■ **The input**

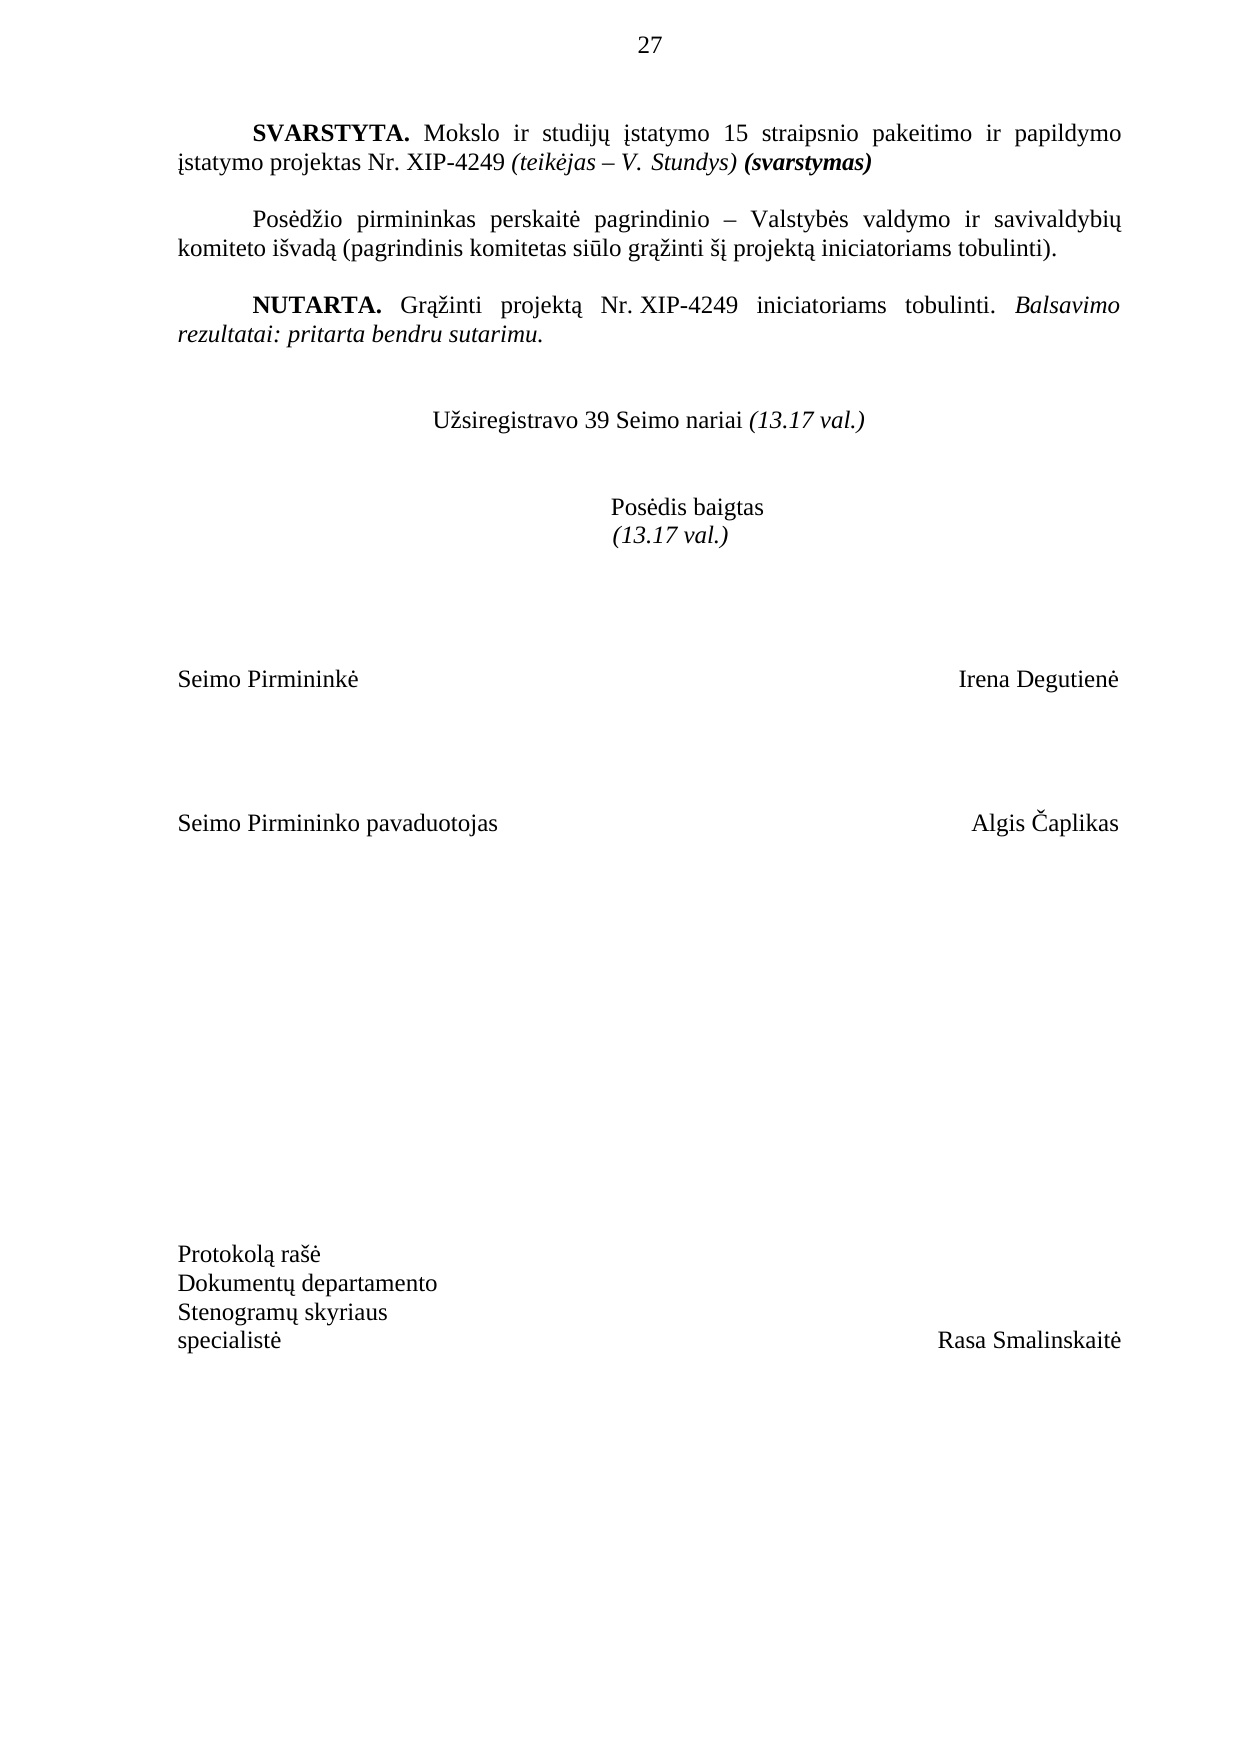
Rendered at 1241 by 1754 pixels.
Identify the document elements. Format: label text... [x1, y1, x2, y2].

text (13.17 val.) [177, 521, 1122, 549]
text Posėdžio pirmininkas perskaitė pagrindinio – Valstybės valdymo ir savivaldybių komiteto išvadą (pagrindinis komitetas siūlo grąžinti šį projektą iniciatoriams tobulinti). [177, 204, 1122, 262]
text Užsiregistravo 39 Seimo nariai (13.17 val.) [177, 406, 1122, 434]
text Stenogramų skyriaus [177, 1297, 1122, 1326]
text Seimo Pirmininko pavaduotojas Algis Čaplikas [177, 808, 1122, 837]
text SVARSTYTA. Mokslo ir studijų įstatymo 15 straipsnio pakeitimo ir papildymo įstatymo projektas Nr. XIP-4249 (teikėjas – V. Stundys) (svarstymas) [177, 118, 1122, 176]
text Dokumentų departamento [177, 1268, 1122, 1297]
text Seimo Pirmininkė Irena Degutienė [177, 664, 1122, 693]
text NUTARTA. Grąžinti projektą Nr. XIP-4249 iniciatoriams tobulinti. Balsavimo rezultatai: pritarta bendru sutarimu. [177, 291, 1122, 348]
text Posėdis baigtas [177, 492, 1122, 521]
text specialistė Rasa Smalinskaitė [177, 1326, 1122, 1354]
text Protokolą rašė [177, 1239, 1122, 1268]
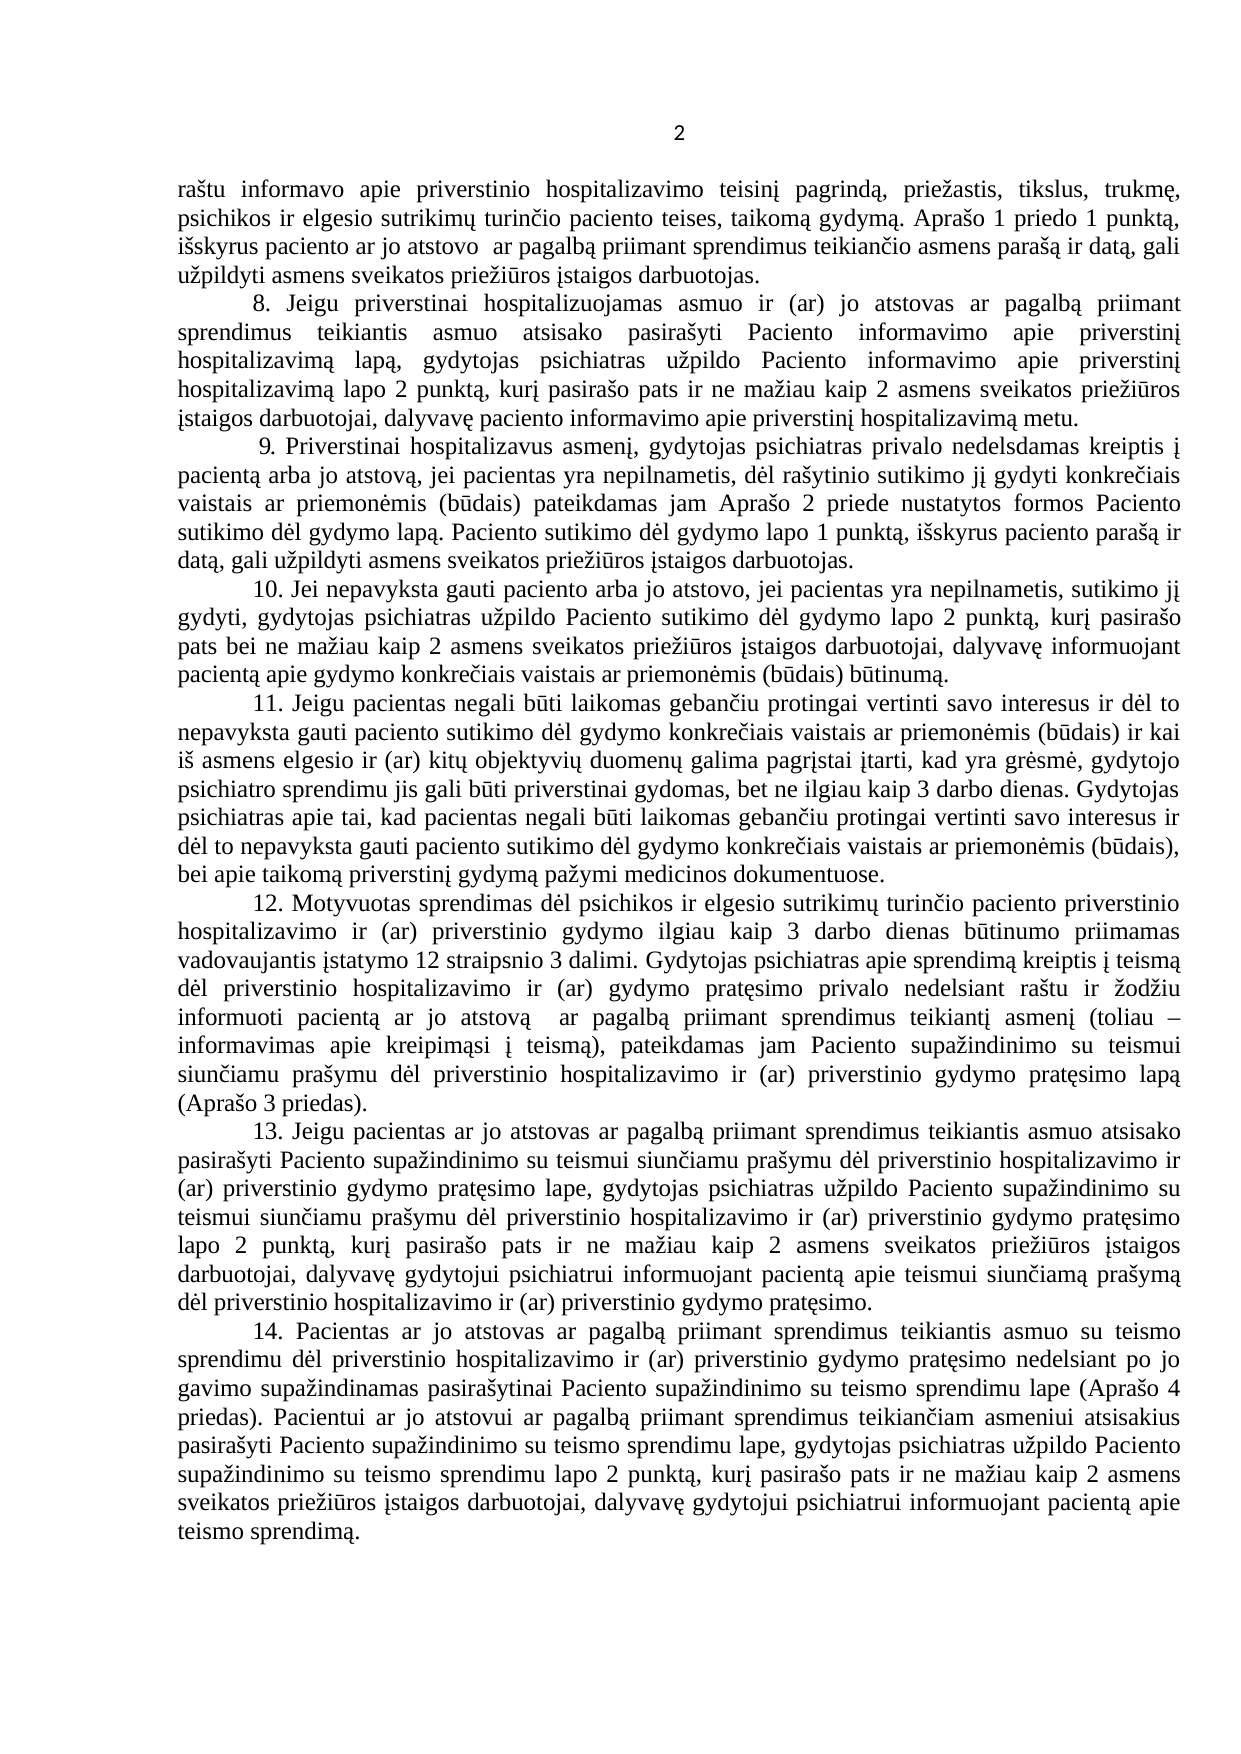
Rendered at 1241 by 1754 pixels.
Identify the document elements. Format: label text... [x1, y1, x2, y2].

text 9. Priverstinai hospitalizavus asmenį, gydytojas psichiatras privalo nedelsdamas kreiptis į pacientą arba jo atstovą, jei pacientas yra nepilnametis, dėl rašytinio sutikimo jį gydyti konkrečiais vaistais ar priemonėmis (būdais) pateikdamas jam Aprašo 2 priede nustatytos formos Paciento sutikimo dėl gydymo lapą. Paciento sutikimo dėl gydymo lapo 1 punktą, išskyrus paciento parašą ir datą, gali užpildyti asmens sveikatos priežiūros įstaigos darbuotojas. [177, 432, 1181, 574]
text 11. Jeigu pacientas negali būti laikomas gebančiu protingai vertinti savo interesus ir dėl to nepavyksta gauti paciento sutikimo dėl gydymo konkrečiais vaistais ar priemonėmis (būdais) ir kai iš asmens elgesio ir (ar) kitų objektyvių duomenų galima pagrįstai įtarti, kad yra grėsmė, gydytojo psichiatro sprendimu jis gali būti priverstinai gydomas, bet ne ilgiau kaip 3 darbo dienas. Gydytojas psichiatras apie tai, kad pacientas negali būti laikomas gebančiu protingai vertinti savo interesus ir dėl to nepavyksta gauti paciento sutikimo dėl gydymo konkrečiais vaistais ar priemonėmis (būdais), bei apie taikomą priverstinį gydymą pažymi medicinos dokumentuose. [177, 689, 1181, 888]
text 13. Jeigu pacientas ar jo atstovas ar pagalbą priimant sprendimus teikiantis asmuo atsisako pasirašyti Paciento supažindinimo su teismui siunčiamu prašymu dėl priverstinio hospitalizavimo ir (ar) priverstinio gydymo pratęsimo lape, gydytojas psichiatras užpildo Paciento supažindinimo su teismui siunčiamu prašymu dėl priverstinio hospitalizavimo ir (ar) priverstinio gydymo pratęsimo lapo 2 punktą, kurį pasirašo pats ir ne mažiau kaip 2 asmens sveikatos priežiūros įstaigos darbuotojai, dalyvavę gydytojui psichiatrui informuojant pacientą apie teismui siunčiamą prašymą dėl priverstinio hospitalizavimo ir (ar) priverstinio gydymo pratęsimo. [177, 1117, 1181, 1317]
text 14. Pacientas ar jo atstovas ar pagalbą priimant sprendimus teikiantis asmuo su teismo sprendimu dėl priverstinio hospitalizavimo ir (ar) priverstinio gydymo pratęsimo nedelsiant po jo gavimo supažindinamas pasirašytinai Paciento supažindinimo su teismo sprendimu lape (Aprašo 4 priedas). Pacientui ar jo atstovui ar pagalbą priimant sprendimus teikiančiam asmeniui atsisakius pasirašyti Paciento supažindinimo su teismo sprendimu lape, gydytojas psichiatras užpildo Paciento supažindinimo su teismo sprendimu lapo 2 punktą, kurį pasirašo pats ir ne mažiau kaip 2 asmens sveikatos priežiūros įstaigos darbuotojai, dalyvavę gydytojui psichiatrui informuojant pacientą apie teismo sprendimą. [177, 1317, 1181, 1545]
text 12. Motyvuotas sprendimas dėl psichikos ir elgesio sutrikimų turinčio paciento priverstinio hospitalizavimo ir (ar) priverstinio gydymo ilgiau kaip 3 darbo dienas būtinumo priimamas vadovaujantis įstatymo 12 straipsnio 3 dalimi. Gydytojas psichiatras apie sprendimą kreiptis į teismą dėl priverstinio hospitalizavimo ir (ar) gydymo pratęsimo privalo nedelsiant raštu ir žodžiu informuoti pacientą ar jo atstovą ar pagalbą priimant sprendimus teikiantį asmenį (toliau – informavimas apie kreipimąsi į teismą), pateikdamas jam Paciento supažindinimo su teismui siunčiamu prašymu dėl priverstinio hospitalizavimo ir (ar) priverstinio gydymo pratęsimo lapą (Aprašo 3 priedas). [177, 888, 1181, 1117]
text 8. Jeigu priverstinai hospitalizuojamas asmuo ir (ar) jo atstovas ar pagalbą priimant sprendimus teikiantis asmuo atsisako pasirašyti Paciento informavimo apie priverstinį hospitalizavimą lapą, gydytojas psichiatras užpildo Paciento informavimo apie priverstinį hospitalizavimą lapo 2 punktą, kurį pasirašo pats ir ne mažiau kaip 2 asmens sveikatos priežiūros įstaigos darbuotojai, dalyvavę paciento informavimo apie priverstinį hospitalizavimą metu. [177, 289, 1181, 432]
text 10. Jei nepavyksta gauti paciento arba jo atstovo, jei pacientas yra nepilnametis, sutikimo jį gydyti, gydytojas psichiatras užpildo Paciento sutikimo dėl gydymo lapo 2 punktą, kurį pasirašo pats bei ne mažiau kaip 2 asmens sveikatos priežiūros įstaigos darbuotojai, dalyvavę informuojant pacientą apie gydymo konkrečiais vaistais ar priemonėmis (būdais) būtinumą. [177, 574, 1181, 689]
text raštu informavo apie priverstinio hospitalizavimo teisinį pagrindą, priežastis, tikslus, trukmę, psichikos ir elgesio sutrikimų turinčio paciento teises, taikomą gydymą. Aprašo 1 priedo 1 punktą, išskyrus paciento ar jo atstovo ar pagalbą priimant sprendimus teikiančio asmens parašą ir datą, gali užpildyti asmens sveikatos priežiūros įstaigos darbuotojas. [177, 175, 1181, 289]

■ **Work to be completed**
Copy all the entries above line for line, without changing anything, and leave out the pictures.

■ **Answer for this exercise**
Rendered at 1241 by 1754 pixels.
Identify the document elements. Format: label text... [x1, y1, x2, y2].

text (13.17 val.) [177, 521, 1122, 549]
text Posėdžio pirmininkas perskaitė pagrindinio – Valstybės valdymo ir savivaldybių komiteto išvadą (pagrindinis komitetas siūlo grąžinti šį projektą iniciatoriams tobulinti). [177, 204, 1122, 262]
text Užsiregistravo 39 Seimo nariai (13.17 val.) [177, 406, 1122, 434]
text Stenogramų skyriaus [177, 1297, 1122, 1326]
text Seimo Pirmininko pavaduotojas Algis Čaplikas [177, 808, 1122, 837]
text SVARSTYTA. Mokslo ir studijų įstatymo 15 straipsnio pakeitimo ir papildymo įstatymo projektas Nr. XIP-4249 (teikėjas – V. Stundys) (svarstymas) [177, 118, 1122, 176]
text Dokumentų departamento [177, 1268, 1122, 1297]
text Seimo Pirmininkė Irena Degutienė [177, 664, 1122, 693]
text NUTARTA. Grąžinti projektą Nr. XIP-4249 iniciatoriams tobulinti. Balsavimo rezultatai: pritarta bendru sutarimu. [177, 291, 1122, 348]
text Posėdis baigtas [177, 492, 1122, 521]
text specialistė Rasa Smalinskaitė [177, 1326, 1122, 1354]
text Protokolą rašė [177, 1239, 1122, 1268]
Rendered at 1241 by 1754 pixels.
Identify the document elements. Format: label text... [x1, y1, x2, y2].

text 9. Priverstinai hospitalizavus asmenį, gydytojas psichiatras privalo nedelsdamas kreiptis į pacientą arba jo atstovą, jei pacientas yra nepilnametis, dėl rašytinio sutikimo jį gydyti konkrečiais vaistais ar priemonėmis (būdais) pateikdamas jam Aprašo 2 priede nustatytos formos Paciento sutikimo dėl gydymo lapą. Paciento sutikimo dėl gydymo lapo 1 punktą, išskyrus paciento parašą ir datą, gali užpildyti asmens sveikatos priežiūros įstaigos darbuotojas. [177, 432, 1181, 574]
text 11. Jeigu pacientas negali būti laikomas gebančiu protingai vertinti savo interesus ir dėl to nepavyksta gauti paciento sutikimo dėl gydymo konkrečiais vaistais ar priemonėmis (būdais) ir kai iš asmens elgesio ir (ar) kitų objektyvių duomenų galima pagrįstai įtarti, kad yra grėsmė, gydytojo psichiatro sprendimu jis gali būti priverstinai gydomas, bet ne ilgiau kaip 3 darbo dienas. Gydytojas psichiatras apie tai, kad pacientas negali būti laikomas gebančiu protingai vertinti savo interesus ir dėl to nepavyksta gauti paciento sutikimo dėl gydymo konkrečiais vaistais ar priemonėmis (būdais), bei apie taikomą priverstinį gydymą pažymi medicinos dokumentuose. [177, 689, 1181, 888]
text 13. Jeigu pacientas ar jo atstovas ar pagalbą priimant sprendimus teikiantis asmuo atsisako pasirašyti Paciento supažindinimo su teismui siunčiamu prašymu dėl priverstinio hospitalizavimo ir (ar) priverstinio gydymo pratęsimo lape, gydytojas psichiatras užpildo Paciento supažindinimo su teismui siunčiamu prašymu dėl priverstinio hospitalizavimo ir (ar) priverstinio gydymo pratęsimo lapo 2 punktą, kurį pasirašo pats ir ne mažiau kaip 2 asmens sveikatos priežiūros įstaigos darbuotojai, dalyvavę gydytojui psichiatrui informuojant pacientą apie teismui siunčiamą prašymą dėl priverstinio hospitalizavimo ir (ar) priverstinio gydymo pratęsimo. [177, 1117, 1181, 1317]
text 14. Pacientas ar jo atstovas ar pagalbą priimant sprendimus teikiantis asmuo su teismo sprendimu dėl priverstinio hospitalizavimo ir (ar) priverstinio gydymo pratęsimo nedelsiant po jo gavimo supažindinamas pasirašytinai Paciento supažindinimo su teismo sprendimu lape (Aprašo 4 priedas). Pacientui ar jo atstovui ar pagalbą priimant sprendimus teikiančiam asmeniui atsisakius pasirašyti Paciento supažindinimo su teismo sprendimu lape, gydytojas psichiatras užpildo Paciento supažindinimo su teismo sprendimu lapo 2 punktą, kurį pasirašo pats ir ne mažiau kaip 2 asmens sveikatos priežiūros įstaigos darbuotojai, dalyvavę gydytojui psichiatrui informuojant pacientą apie teismo sprendimą. [177, 1317, 1181, 1545]
text 12. Motyvuotas sprendimas dėl psichikos ir elgesio sutrikimų turinčio paciento priverstinio hospitalizavimo ir (ar) priverstinio gydymo ilgiau kaip 3 darbo dienas būtinumo priimamas vadovaujantis įstatymo 12 straipsnio 3 dalimi. Gydytojas psichiatras apie sprendimą kreiptis į teismą dėl priverstinio hospitalizavimo ir (ar) gydymo pratęsimo privalo nedelsiant raštu ir žodžiu informuoti pacientą ar jo atstovą ar pagalbą priimant sprendimus teikiantį asmenį (toliau – informavimas apie kreipimąsi į teismą), pateikdamas jam Paciento supažindinimo su teismui siunčiamu prašymu dėl priverstinio hospitalizavimo ir (ar) priverstinio gydymo pratęsimo lapą (Aprašo 3 priedas). [177, 888, 1181, 1117]
text 8. Jeigu priverstinai hospitalizuojamas asmuo ir (ar) jo atstovas ar pagalbą priimant sprendimus teikiantis asmuo atsisako pasirašyti Paciento informavimo apie priverstinį hospitalizavimą lapą, gydytojas psichiatras užpildo Paciento informavimo apie priverstinį hospitalizavimą lapo 2 punktą, kurį pasirašo pats ir ne mažiau kaip 2 asmens sveikatos priežiūros įstaigos darbuotojai, dalyvavę paciento informavimo apie priverstinį hospitalizavimą metu. [177, 289, 1181, 432]
text 10. Jei nepavyksta gauti paciento arba jo atstovo, jei pacientas yra nepilnametis, sutikimo jį gydyti, gydytojas psichiatras užpildo Paciento sutikimo dėl gydymo lapo 2 punktą, kurį pasirašo pats bei ne mažiau kaip 2 asmens sveikatos priežiūros įstaigos darbuotojai, dalyvavę informuojant pacientą apie gydymo konkrečiais vaistais ar priemonėmis (būdais) būtinumą. [177, 574, 1181, 689]
text raštu informavo apie priverstinio hospitalizavimo teisinį pagrindą, priežastis, tikslus, trukmę, psichikos ir elgesio sutrikimų turinčio paciento teises, taikomą gydymą. Aprašo 1 priedo 1 punktą, išskyrus paciento ar jo atstovo ar pagalbą priimant sprendimus teikiančio asmens parašą ir datą, gali užpildyti asmens sveikatos priežiūros įstaigos darbuotojas. [177, 175, 1181, 289]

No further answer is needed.